• _Job item_:
How many lines in the records below contain the string "변화해야"? Reply with the number alone.

• _Data to use_:
□ □ □ □ □ □ □
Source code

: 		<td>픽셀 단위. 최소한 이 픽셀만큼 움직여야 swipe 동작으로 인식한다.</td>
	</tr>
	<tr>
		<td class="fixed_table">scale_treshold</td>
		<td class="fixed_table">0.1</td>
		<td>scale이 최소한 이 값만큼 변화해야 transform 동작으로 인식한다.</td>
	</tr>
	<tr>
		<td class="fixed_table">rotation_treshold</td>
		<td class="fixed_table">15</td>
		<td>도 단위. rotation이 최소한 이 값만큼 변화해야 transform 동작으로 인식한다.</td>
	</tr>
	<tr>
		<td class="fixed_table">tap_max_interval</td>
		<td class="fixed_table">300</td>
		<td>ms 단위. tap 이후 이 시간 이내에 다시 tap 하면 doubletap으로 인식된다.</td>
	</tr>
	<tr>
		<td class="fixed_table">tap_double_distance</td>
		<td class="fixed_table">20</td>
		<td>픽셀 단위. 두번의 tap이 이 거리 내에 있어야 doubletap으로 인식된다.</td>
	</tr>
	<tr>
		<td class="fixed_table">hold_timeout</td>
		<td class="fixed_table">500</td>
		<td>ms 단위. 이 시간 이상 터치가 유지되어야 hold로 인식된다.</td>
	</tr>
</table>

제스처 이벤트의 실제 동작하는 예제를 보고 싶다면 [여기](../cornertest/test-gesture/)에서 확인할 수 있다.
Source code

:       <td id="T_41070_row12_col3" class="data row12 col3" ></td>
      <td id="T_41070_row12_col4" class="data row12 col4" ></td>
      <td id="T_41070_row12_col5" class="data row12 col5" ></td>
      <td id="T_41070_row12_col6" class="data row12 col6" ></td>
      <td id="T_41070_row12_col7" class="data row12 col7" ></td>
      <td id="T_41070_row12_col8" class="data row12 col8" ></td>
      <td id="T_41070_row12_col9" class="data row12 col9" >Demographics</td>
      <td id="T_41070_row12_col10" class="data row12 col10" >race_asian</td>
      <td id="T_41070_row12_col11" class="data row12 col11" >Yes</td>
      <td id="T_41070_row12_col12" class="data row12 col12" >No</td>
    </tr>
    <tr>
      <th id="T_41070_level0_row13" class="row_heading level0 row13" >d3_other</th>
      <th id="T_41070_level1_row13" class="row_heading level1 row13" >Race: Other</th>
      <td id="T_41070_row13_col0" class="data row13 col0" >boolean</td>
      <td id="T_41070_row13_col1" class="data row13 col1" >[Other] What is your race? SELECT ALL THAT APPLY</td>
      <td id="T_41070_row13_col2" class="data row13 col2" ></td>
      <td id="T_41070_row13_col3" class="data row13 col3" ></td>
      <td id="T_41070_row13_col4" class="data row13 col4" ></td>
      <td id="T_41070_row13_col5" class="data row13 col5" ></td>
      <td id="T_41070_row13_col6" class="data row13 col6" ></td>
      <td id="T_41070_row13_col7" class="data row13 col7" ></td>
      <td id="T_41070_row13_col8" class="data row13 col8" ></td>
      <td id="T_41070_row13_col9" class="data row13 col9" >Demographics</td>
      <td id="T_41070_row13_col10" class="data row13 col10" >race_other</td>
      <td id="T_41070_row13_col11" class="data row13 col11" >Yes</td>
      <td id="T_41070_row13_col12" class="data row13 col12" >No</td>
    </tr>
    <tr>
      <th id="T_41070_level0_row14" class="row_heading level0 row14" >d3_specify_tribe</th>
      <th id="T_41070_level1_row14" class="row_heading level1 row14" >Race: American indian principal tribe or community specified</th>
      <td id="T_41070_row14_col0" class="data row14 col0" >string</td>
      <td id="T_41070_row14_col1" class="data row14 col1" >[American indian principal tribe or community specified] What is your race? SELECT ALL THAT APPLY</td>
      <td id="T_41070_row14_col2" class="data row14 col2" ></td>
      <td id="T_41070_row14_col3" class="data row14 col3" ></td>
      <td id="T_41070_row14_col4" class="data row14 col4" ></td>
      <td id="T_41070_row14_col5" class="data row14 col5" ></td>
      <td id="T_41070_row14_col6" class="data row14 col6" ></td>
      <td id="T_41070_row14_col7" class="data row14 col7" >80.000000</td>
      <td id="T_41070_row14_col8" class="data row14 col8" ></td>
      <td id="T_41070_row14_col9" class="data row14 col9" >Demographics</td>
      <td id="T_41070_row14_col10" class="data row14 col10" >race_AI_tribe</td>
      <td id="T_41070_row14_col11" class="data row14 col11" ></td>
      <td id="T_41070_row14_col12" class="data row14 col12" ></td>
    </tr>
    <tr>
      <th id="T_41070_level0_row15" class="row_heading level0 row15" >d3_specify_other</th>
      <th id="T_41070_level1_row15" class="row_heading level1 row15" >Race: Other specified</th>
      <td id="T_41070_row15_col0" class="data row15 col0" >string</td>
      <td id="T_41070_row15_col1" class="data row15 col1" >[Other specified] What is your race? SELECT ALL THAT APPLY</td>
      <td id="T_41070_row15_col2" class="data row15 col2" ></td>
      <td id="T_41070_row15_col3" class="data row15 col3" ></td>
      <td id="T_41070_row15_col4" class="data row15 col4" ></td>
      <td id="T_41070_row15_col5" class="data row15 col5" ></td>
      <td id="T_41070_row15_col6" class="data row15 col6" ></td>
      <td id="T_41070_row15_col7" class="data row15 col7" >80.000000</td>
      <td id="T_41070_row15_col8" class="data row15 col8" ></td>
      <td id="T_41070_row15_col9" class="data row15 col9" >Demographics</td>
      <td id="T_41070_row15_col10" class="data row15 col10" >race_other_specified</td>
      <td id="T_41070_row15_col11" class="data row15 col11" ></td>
□ □ □ □ □ □ □
• _Exercise solution_:
2